RainYourRottingMyDhaliaBulbs · 05/02/2014 19:49

remote

...Yay Jux is here smile

Go go go!

Can I remind you this isnt some game, there is a real person wanting help and advice here, you sound like you are really enjoying this and want someone to lay into the op to tel her to leave her DH.

I am disgusted, have I mis read that post?

remotecontrols · 05/02/2014 20:04

I wish some people would learn to read Hmm

remotecontrols · 05/02/2014 20:08

Yes I realise H is a problem. He has various issues that he is working on and getting help for

He is indeed a hugely difficult person and we have split in the past with huge amounts of drama all over the place. I am with him for various reasons but my eyes are wide open to the reality of the situation and I have chosen it for now

It is interesting how the problems you are having OP go beyond a simple MIL issue. The fact that you have split over his behaviour shows how deep rooted some of these issues are.

Do you think if MIL just stays away that your OH will not have a go at you?

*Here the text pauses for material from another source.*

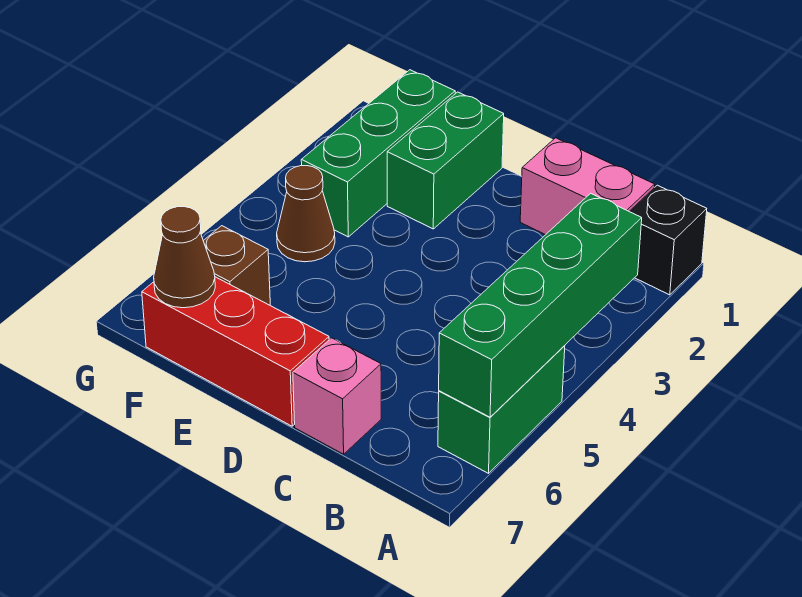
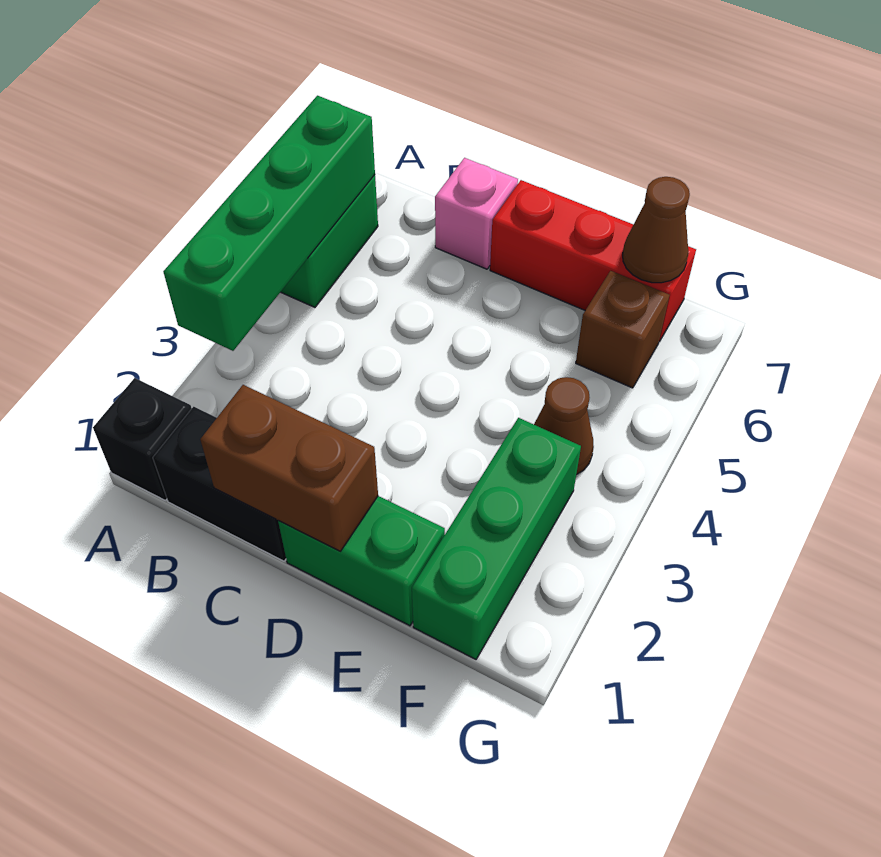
pink 1x2 brick [520,138,655,235] -> black 1x2 brick [153,407,286,561]
none -> brown 1x2 brick [200,385,378,551]
green 1x2 brick [387,92,504,229] -> green 1x2 brick turned to [278,496,445,626]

He may well have a go at you for another reason.

If counselling has been tried and doesn't work, he doesn't listen to you, how do you intend to resolve this situation?

I would be concerned that his behaviour would become worse and it would impact negatively on you and your children

Jux · 05/02/2014 20:09

No, it isn't a game, it is a real person's life. That life sounds very stressful, and many people would be better ebding the relationship even only a few weeks before giving birth.

Floppops, your eyes are open, clearly, and you know what your h is like. May I just point out that you deserve better? You deserve someone who would cherish you and protect you when you are vulnerable. One day, I hope you find that person.